Het eerste vervoer van olie over water

Toen Edwin L. Drake op 28 augustus 1859 bij Titusville in Pennsylvania (afb. 1) op een diepte van 21,2 meter olie aanboorde, kon nog niet worden vermoed wat een belangrijke rol de olie in de wereld zou gaan spelen. De eerste olieput had een productie van ca. 25 barrels (een houten vat van 159 liter) per dag. Van de olie werd aanvankelijk alleen de petroleum gebruikt als lampolie en die werd bekend als ‘Pennsylvania Kerosine’.

https://laakland.nl/i1452571-1.jpg

afb. 1: FDC Titusville, 16-2-1959, 100 jaar oliewinning col. Drake

 

De eerste olie werd vervoerd in barrels en al in 1861 ging de eerste lading de Atlantische Oceaan over. In dat jaar vertrok op 19 november de 229 ton metende, 33 m lange, houten tweemaster ‘Elizabeth Watts’ met 1329 vaten van Philadelphia naar Londen, een reis van 52 dagen. Daarna volgden nog meer verschepingen. Deze vervoerswijze bleek niet ideaal, want de vaten namen veel ruimte in en soms vormde de weggelekte petroleum onder in het schip met de aanwezige lucht een explosief mengsel, waardoor er gevaar bestond voor ontploffingen. Bovendien moesten de schepen lege vaten mee terugnemen. De oplossing vond men door over te gaan op vervoer in bulk zoals dat al rond 1700 door de Chinezen werd gedaan met de ‘Newchang’ jonk van ca. 50 ton (afb. 2).

https://laakland.nl/i1452571-2.jpg https://laakland.nl/i1452571-3.jpg

afb. 2: Chinese jonk voor bulktransport.   afb. 3: bulktrankstoomschip Zoroaster

 

Op 1 augustus 1863 werd het eerste ijzeren zeiltankschip voor het vervoer van 700 ton petroleum in bulk, de Engelse ‘Atlantic’, te water gelaten. Inmiddels was ook olie gevonden, niet alleen in andere Amerikaanse staten zoals Kentucky, Ohio, Illinois en Indiana, maar ook in Rusland, Mexico en Oost-Indië. Het eerste speciaal gebouwde bulktankstoomschip dat als zodanig daadwerkelijk heeft dienst gedaan, is de ‘Zoroaster’ (afb. 3). Dit schip van 250 ton werd in 1878 gebouwd bij Lindholmen in Motala. Het was eigendom van de gebroeders Nobel (afb. 4), die hun bedrijf stichtten in 1879. In onderdelen is dit tankertje via binnenwateren en de Wolga naar Astrachan vervoerd, waar het is geassembleerd. Dit tankbootje had 21 verticaal geplaatste cilinders in het ruim staan, maar die zijn later verwijderd en de olie werd in het ruim gepompt, dat voorzien was van schotten. De Zoroaster vervoerde olie over de Kaspische Zee van Baku naar de monding van de Wolga.
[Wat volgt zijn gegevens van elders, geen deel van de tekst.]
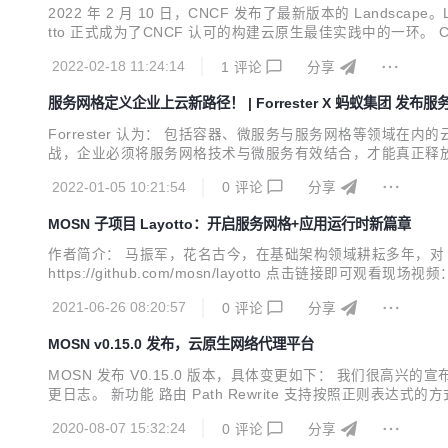
2022 年 2 月 10 日，CNCF 发布了最新版本的 Landscape。Layo
tto 正式成为了CNCF 认可的构建云原生最佳实践中的一环。 CNCF 
dscape 意图从云原生的层次结构，以及不同的功能组成上，
2022-02-18 11:24:14
1
评论
分享
服务网格定义企业上云新路径！ | Forrester X 蚂蚁集团 发布
Forrester 认为： 包括容器、微服务与服务网格等领
战，企业必须将服务网格技术与微服务有效结合，才能真正释
设施的复杂度越来越高，也为整个基础设施的统一资源调度带
2022-01-05 10:21:54
0
评论
分享
最大化上云价值？ 服务网格（SOFAStack Mesh）是蚂蚁集团自
MOSN 子项目 Layotto：开启服务网格+应用运行时新篇章
作者简介： 马振军，花名古今，在基础架构领域耕耘多年，对 Servic
https://github.com/mosn/layotto 点击链接即可观看现场
蚁从 Service Mesh 刚出现的时候开始，就一直在这个方向上
2021-06-26 08:20:57
0
评论
分享
MOSN v0.15.0 发布，云原生网络代理平台
MOSN 发布 V0.15.0 版本，具体变更如下： 我们很高兴的宣布 
更日志。 新功能 路由 Path Rewrite 支持按照正则表达式的
置通过扩展的配置字段实现 @cch123 支持 DSL 新特性，可以方便的
2020-08-07 15:32:24
0
评论
分享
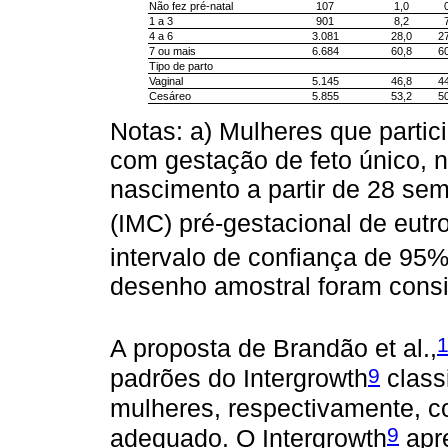
Não fez pré-natal
107
1,0
1 a 3
901
8,2
4 a 6
3.081
28,0
27
7 ou mais
6.684
60,8
60
Tipo de parto
Vaginal
5.145
46,8
44
Cesáreo
5.855
53,2
50
Notas: a) Mulheres que partic
com gestação de feto único, n
nascimento a partir de 28 se
(IMC) pré-gestacional de eutr
intervalo de confiança de 95%
desenho amostral foram consi
A proposta de Brandão et al.,
9
padrões do Intergrowth
class
mulheres, respectivamente, c
9
adequado. O Intergrowth
apr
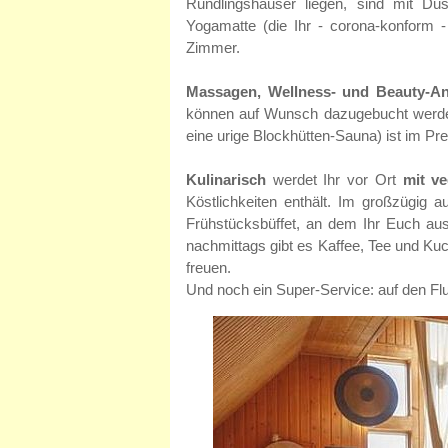
Rundlingshäuser liegen, sind mit D
Yogamatte (die Ihr - corona-konform -
Zimmer.
Massagen, Wellness- und Beauty-
können auf Wunsch dazugebucht werd
eine urige Blockhütten-Sauna) ist im Pre
Kulinarisch
werdet Ihr vor Ort
mit ve
Köstlichkeiten enthält. Im großzügig 
Frühstücksbüffet, an dem Ihr Euch ausg
nachmittags gibt es Kaffee, Tee und K
freuen.
Und noch ein Super-Service: auf den Fl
https://laakland.nl/i1452571-4.jpg

afb. 4: 115-jarig bestaan oliebedrijf Gebr. Nobel

 

De eerste echte zeegaande stoomtanker was in 1886 de ‘Glückauf’ (afb. 5) van Wilhelm Anton Riedemann, een Duitse oliehandelaar en importeur. De Glückauf (91,59 x 11,34 x 7,07 meter) vervoerde olie in acht tanks en wordt in de geschiedenis van de oceaantankvaart beschouwd als het prototype van de moderne tanker. De machine- en ketelruimte werden om veiligheidsredenen naar achteren geplaatst en afgescheiden van de tanks met een vuurbestendig dwarsschot. De bouw van dit schip begon op 25 november 1885 als bouwnummer 473 bij de Engelse werf Armstrong Whitworth in Newcastle on Tyne. De tewaterlating van de Glückauf had plaats op 16 juni 1886 en binnen een maand, op 9 juli, volgde de overdracht. Vier dagen later vertrok ’s werelds eerste tanker van de Tyne naar New York en in de loop van augustus leverde de Glückauf (2145 B.R.T.; bruto registerton us de totale binnenruimte van een schip met enkele uitzonderingen van niet productieve ruimten) zijn eerste lading olie af in Geestemunde. De Glückauf had geen lange levensloop, want op 24 maart 1893 liep de tanker in dichte mist op Long Island hij New York aan de grond. Berging bleek niet meer mogelijk en het wrak moest ter plaatse worden gesloopt.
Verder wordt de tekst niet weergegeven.